Agent Evaluation

This section covers the Agent Output Quality Evaluation framework (Story 94)---a deterministic, fixture-driven way to score what each agent produces, used as a CI release gate.

Purpose

LLM-based agents are non-deterministic, but the shape of their output is not. Scarlet emits SPO triples, Ayana filters items, Eliza grounds claims, Reagan writes review sections. The evaluation framework scores these structured outputs against fixed rubrics so we can detect regressions before they ship.

The framework is:

  • Deterministic -- no LLM calls during scoring. Same fixtures in, same scores out.
  • LLM-free -- rubrics inspect emitted structure (triples, labels, claims, sections), not prose quality.
  • Fixture-driven -- every agent ships golden (should-pass) and negative (should-fail) cases.
  • A release gate -- CI fails the release build if any agent's golden average drops below its threshold.

Rubrics

Each agent has one primary rubric. A rubric inspects the agent's emitted output and returns a score in [0.0, 1.0].
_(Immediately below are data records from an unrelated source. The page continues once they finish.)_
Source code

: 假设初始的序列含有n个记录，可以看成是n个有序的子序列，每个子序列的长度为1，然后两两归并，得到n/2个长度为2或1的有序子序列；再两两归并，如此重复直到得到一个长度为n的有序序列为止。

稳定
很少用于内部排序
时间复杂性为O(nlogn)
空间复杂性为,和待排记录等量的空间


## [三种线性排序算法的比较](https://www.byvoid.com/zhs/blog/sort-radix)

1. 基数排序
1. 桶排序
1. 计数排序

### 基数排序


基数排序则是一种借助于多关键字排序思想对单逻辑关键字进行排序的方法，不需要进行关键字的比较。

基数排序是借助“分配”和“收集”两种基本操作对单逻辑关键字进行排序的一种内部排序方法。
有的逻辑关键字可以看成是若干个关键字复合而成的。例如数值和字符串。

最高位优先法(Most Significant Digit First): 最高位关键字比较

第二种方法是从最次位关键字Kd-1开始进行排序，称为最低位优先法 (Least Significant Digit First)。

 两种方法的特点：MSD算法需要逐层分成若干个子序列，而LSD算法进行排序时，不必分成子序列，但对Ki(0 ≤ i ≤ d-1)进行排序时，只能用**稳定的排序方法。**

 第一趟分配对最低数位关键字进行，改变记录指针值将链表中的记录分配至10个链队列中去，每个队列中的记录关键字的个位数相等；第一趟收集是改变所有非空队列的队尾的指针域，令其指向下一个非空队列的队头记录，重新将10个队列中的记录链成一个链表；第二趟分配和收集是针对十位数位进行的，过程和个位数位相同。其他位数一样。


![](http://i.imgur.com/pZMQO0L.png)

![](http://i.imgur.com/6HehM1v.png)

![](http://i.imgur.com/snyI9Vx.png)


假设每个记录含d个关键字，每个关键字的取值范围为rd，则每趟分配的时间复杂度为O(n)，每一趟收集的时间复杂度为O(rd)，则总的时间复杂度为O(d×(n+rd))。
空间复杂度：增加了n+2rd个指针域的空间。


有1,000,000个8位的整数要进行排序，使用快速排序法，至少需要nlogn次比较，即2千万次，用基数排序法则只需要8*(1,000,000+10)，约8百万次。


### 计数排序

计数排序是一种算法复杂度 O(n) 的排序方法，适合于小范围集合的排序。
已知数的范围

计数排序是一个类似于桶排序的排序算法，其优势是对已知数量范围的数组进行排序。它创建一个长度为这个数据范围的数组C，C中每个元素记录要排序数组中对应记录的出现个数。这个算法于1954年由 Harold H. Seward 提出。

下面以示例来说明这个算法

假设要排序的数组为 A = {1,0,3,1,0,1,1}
AgentRubricWhat It MeasuresThreshold
ScarletSourceCoverageFraction of emitted {"triples":[…]} carrying a non-empty source0.70
AyanaFilterAccuracy(TP + TN) / total over labelled items0.80
ElizaGroundingScoreFraction of claims grounded in the supplied SPO context0.70
ReaganReviewCompletenessFraction of required review sections present0.80

Reagan's required sections:

  • Recommendation
  • Conviction
  • Key Positives
  • Key Risks
  • Reviewer Notes

Scoring

A rubric scores a single case. An agent's score aggregates those case scores.
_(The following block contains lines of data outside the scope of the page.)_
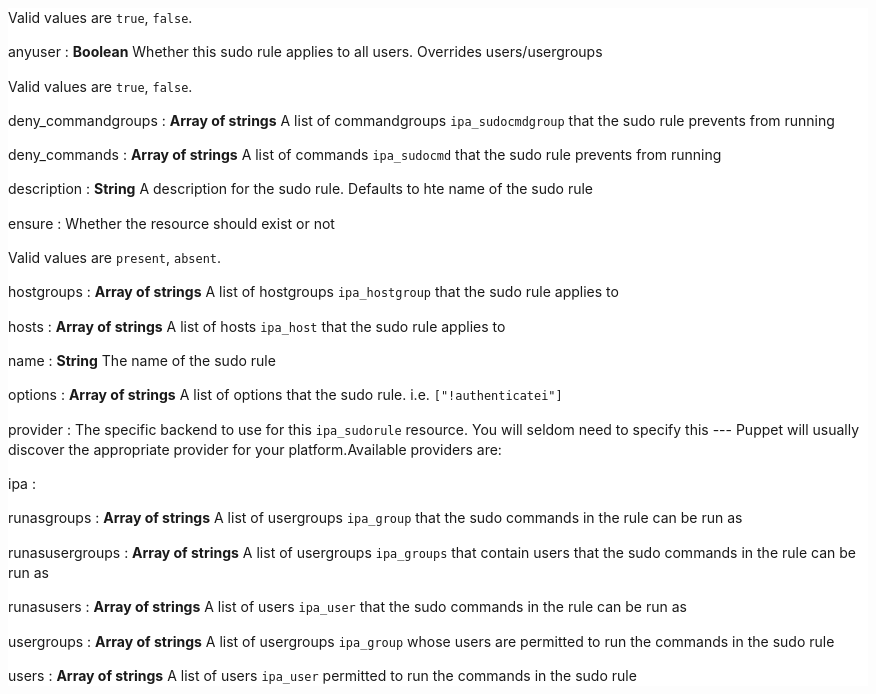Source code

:   Valid values are `true`, `false`.

anyuser
: __Boolean__ Whether this sudo rule applies to all users. Overrides users/usergroups

  Valid values are `true`, `false`.

deny\_commandgroups
: __Array of strings__  A list of commandgroups `ipa_sudocmdgroup` that the sudo rule prevents from running

deny\_commands
: __Array of strings__ A list of commands `ipa_sudocmd` that the sudo rule prevents from running

description
: __String__ A description for the sudo rule. Defaults to hte name of the sudo rule

ensure
: Whether the resource should exist or not

  Valid values are `present`, `absent`.

hostgroups
: __Array of strings__ A list of hostgroups `ipa_hostgroup` that the sudo rule applies to

hosts
: __Array of strings__ A list of hosts `ipa_host` that the sudo rule applies to

name
: __String__ The name of the sudo rule

options
: __Array of strings__ A list of options that the sudo rule. i.e. `["!authenticatei"]`

provider
: The specific backend to use for this `ipa_sudorule`
  resource. You will seldom need to specify this --- Puppet will usually
  discover the appropriate provider for your platform.Available providers are:

  ipa
  :

runasgroups
: __Array of strings__  A list of usergroups `ipa_group` that the sudo commands in the rule can be run as

runasusergroups
: __Array of strings__ A list of usergroups `ipa_groups` that contain users that the sudo commands in the rule can be run as

runasusers
: __Array of strings__ A list of users `ipa_user` that the sudo commands in the rule can be run as

usergroups
: __Array of strings__ A list of usergroups `ipa_group` whose users are permitted to run the commands in the sudo rule

users
: __Array of strings__ A list of users `ipa_user` permitted to run the commands in the sudo rule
  • Per-agent score = average over GOLDEN cases only (should_pass = true).
  • Negative cases (should_pass = false) must score below the threshold---this confirms the rubric actually discriminates.
  • Coverage -- at least 10 cases per agent (8 golden + 4 negative is the working baseline).
  • Release gate -- release_gate_check fails if any agent's golden average falls below its threshold.
agent_score(agent) = mean(score(case) for case in golden_cases(agent))

release_gate_check:
    for agent in agents:
        assert agent_score(agent) >= threshold(agent)
    # negative cases independently asserted < threshold

Metrics

After an evaluation run, emit_agent_eval_metrics emits a structured tracing event:

  • Target: qadra.eval
  • Event: agent_eval_complete
  • Fields: eval_agent, eval_score, eval_rubric

These flow through the standard pipeline---OTLP -> OTel Collector -> Loki -> the Eval Quality Grafana dashboard (deploy/otel/dashboards/eval-quality.json)---so per-agent scores can be charted against their thresholds over time. No new exporter or /metrics endpoint is required.

Code Locations

FilePurpose
crates/qadra-traits/src/eval.rsRubric and case types, scoring trait
crates/qadra-epistemic-core/src/eval/rubric.rsRubric implementations (SourceCoverage, FilterAccuracy, GroundingScore, ReviewCompleteness)
crates/qadra-epistemic-core/src/eval/harness.rsAggregation, release_gate_check, emit_agent_eval_metrics
crates/qadra-epistemic-core/src/eval/fixtures.rsGolden + negative cases per agent
tests/eval_harness.rsIntegration tests (gate check, threshold enforcement, metric emission)

Constraints

  • Rubrics must stay aligned to the live SPO persona output formats. If a persona changes the structure it emits (triple shape, section headings, label schema), the corresponding rubric and fixtures must be updated in lockstep---otherwise the gate either passes blindly or false-fails.
  • Scoring stays deterministic and LLM-free: a rubric may only inspect emitted structure, never call a model.
  • Every agent keeps both golden and negative fixtures so the gate verifies discrimination, not just a high average.